- Cómo proceder: Reproduce sin cambios el fragmento del texto sobre Besullo que se abre con las palabras «Entre las gentes» y se cierra con «temas de encantamientos.».
**** Texto proporcionado ****
Entre las gentes de este Besullo mío había una gran tradición oral de romances viejos, que se están perdiendo mucho. Cuando yo era niño, y tengo bastantes años, esta tradición oral se conservaba muy viva todavía. Aquellas gentes, después de las faenas del campo, se ponían a recitar o a cantar esas viejas melodías, muy lentas y muy extrañas, que yo ahora sé lo que son, claro: romances famosos de los siglos XIV, XV y XVI, con temas de lobos, pastores, príncipes, encantamientos. Sobre todo, dominaban los temas de encantamientos.

La niebla contribuye a que todas las cosas no tengan un límite seguro, sino una esfumatura, para que no se sepa dónde las cosas empiezan y terminan. En una palabra, que no hay distancia. Usted ve un carro muy lejos y resulta que no está tan lejos, que está muy cerca; o ve una cosa muy cerca y luego resulta que está lejos. Cuántas veces nos ha parecido que estábamos a una gran altura y luego comprobamos que es mentira, que ha sido todo efecto de la niebla, y que uno está en un sitio completamente llano. Estas cosas hacen que el carácter asturiano esté en la lírica un poco, como el galaico y el portugués, que son las tres grandes zonas de lirismo de España.

Yo soy de una familia pobre, y los niños aldeanos no tienen juguetes; pero yo tengo un juguete sensacional, fabuloso, en la infancia: un castaño. Era un castaño al que llamaban “La Castañarona”. Cuando se le da el nombre femenino quiere decir allí más grande. Era un castaño… ¡no sé!… No puedo calcular el tamaño. Lo recuerdo tremendamente grande, con el tronco hueco por completo por un rayo, sin ramas. Cabíamos dentro de él siete u ocho niños. Allí jugábamos, subiendo por el tronco, pasando de un brazo a otro. Jugábamos un poco como Peter Pan, un poco como conejos dentro de un árbol. Era prodigioso, porque un día “La Castañarona” era un castillo; otros días, un barco; a veces, un palacio; en ocasiones, un bosque. Siempre, en definitiva, un juguete maravilloso que era muy difícil que un niño de ciudad pudiera tener y nosotros, niños de aldea, poseíamos sin lugar a dudas.
**** Conjunto de datos ****
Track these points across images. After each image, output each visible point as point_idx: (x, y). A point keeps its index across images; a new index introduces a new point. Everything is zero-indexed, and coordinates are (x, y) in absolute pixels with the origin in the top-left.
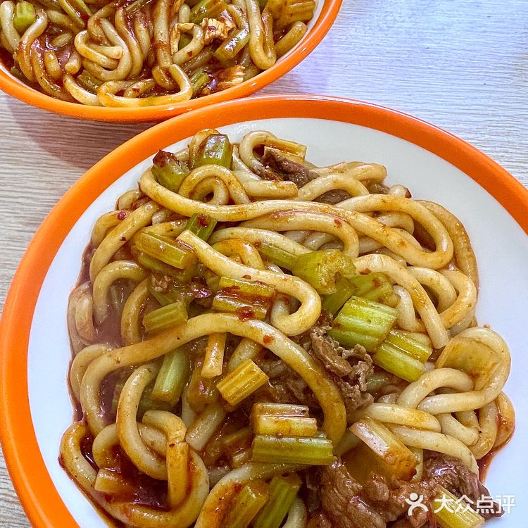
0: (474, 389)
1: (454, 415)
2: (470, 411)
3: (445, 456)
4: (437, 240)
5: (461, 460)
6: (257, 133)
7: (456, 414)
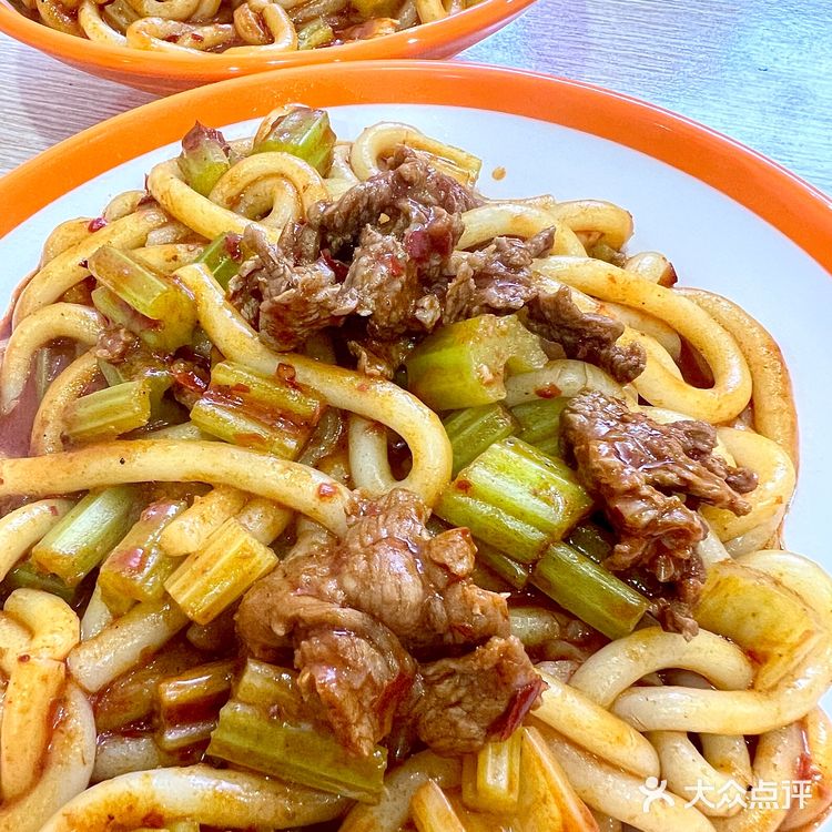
0: (752, 687)
2: (735, 737)
4: (718, 369)
6: (392, 125)
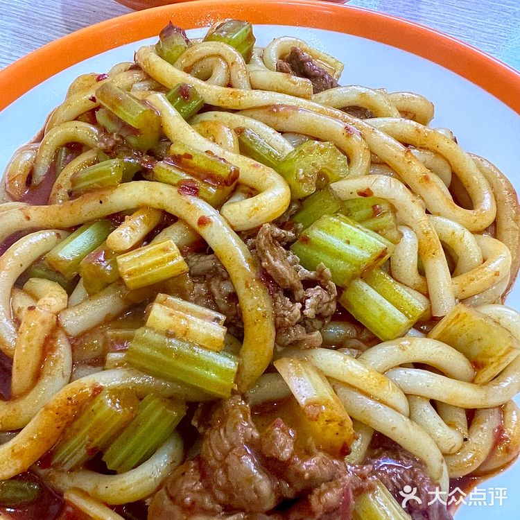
0: (473, 381)
1: (434, 403)
2: (459, 408)
3: (403, 450)
5: (425, 464)
6: (291, 39)
7: (438, 404)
****
- Resultado:
Entre las gentes de este Besullo mío había una gran tradición oral de romances viejos, que se están perdiendo mucho. Cuando yo era niño, y tengo bastantes años, esta tradición oral se conservaba muy viva todavía. Aquellas gentes, después de las faenas del campo, se ponían a recitar o a cantar esas viejas melodías, muy lentas y muy extrañas, que yo ahora sé lo que son, claro: romances famosos de los siglos XIV, XV y XVI, con temas de lobos, pastores, príncipes, encantamientos. Sobre todo, dominaban los temas de encantamientos.